### What to produce
Which lines in the records below contain the word "pressure"? Report each of those lines in full.

### Recorded data
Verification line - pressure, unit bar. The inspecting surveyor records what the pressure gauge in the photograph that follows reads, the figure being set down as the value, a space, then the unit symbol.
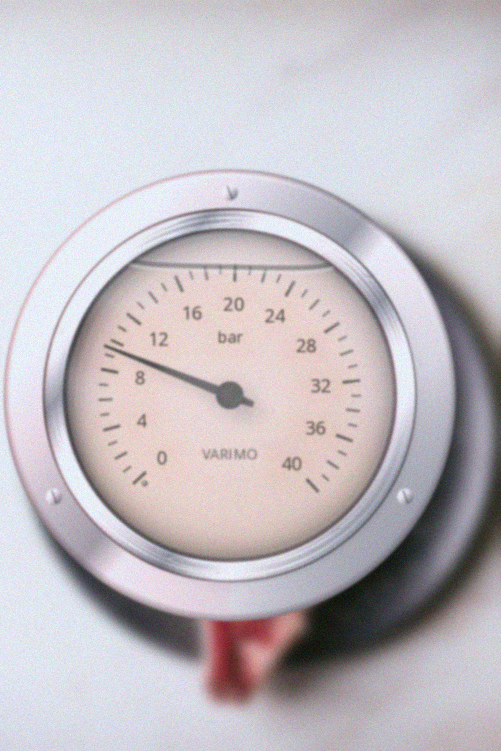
9.5 bar
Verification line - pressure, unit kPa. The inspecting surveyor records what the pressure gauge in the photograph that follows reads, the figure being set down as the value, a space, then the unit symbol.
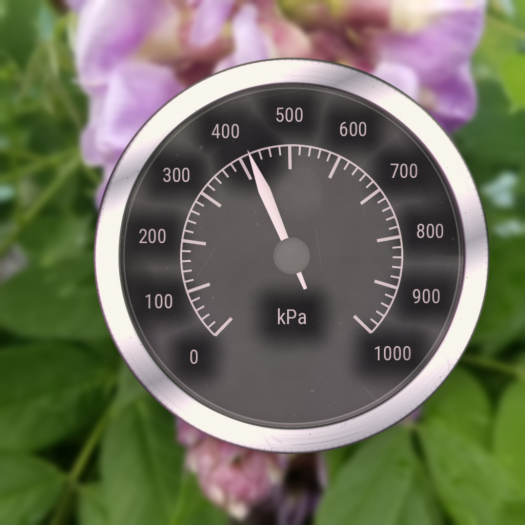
420 kPa
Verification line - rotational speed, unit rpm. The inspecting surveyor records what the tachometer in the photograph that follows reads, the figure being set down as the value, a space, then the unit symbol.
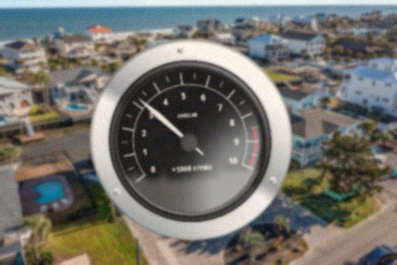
3250 rpm
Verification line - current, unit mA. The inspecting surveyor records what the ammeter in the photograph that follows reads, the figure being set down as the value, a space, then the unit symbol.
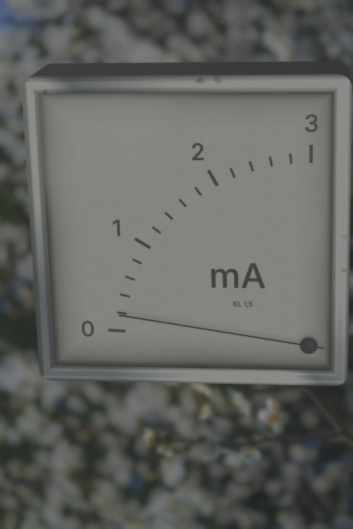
0.2 mA
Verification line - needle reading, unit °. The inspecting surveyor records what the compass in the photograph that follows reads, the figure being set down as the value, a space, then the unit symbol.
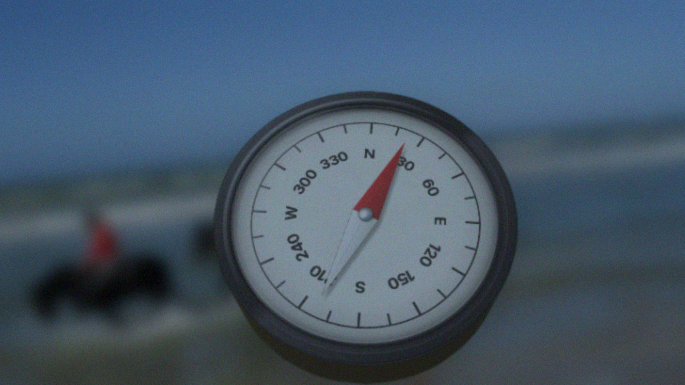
22.5 °
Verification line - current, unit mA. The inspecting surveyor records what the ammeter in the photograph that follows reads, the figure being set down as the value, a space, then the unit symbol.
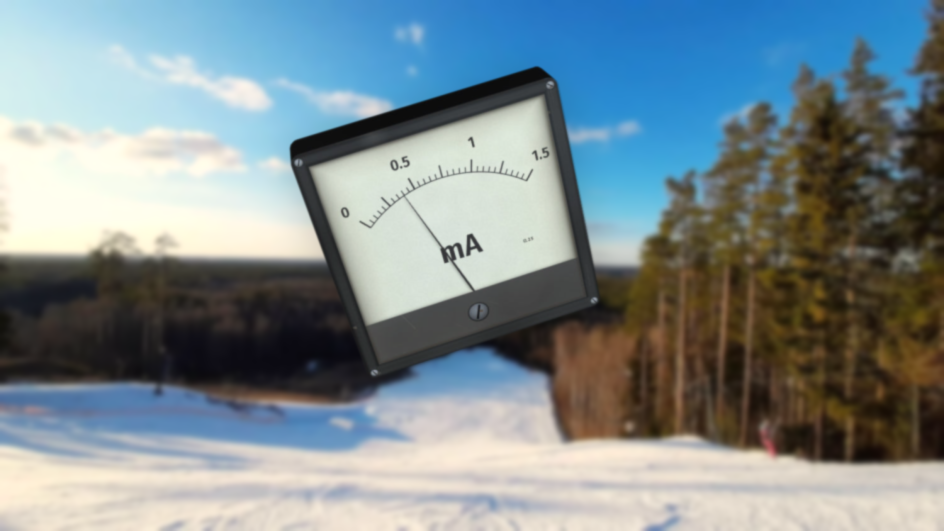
0.4 mA
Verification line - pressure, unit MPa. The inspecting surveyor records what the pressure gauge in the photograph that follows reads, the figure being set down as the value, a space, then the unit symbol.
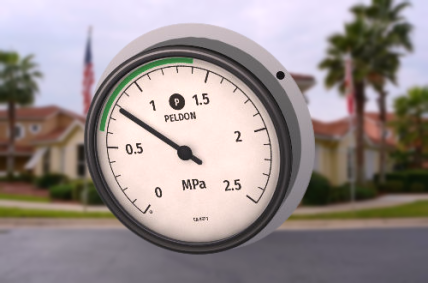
0.8 MPa
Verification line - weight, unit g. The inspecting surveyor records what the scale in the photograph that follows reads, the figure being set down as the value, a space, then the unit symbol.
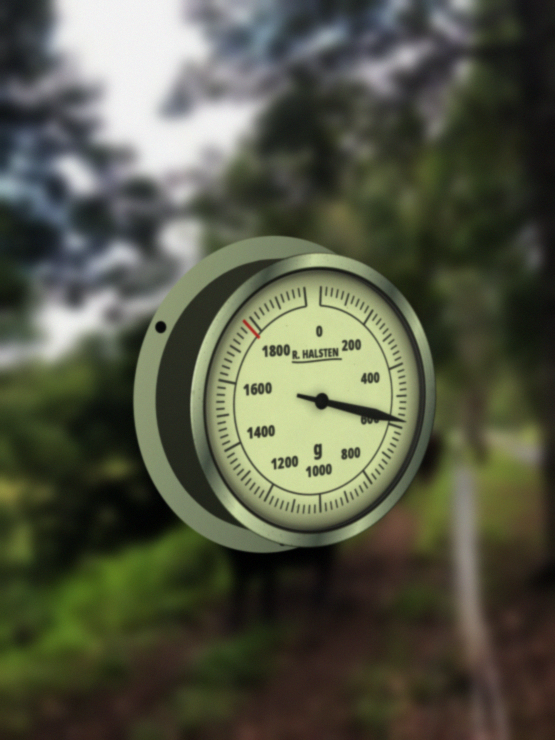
580 g
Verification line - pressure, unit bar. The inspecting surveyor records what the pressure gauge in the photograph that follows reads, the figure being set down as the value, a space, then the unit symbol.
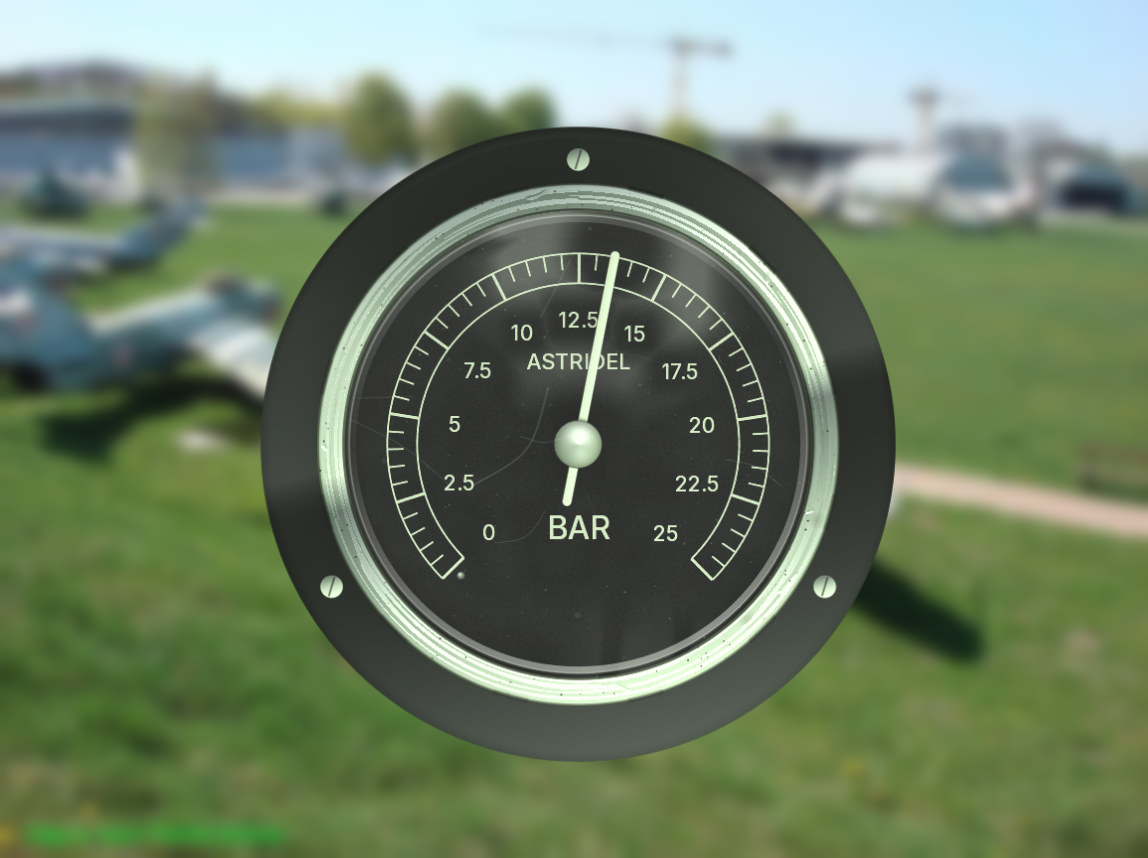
13.5 bar
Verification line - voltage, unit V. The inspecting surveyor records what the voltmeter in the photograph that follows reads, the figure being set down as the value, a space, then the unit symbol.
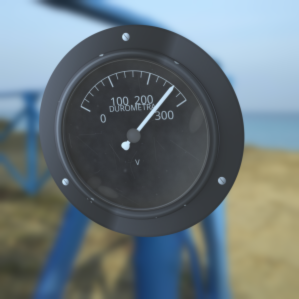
260 V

### Answer for the task
Verification line - pressure, unit bar. The inspecting surveyor records what the pressure gauge in the photograph that follows reads, the figure being set down as the value, a space, then the unit symbol.
Verification line - pressure, unit kPa. The inspecting surveyor records what the pressure gauge in the photograph that follows reads, the figure being set down as the value, a space, then the unit symbol.
Verification line - pressure, unit MPa. The inspecting surveyor records what the pressure gauge in the photograph that follows reads, the figure being set down as the value, a space, then the unit symbol.
Verification line - pressure, unit bar. The inspecting surveyor records what the pressure gauge in the photograph that follows reads, the figure being set down as the value, a space, then the unit symbol.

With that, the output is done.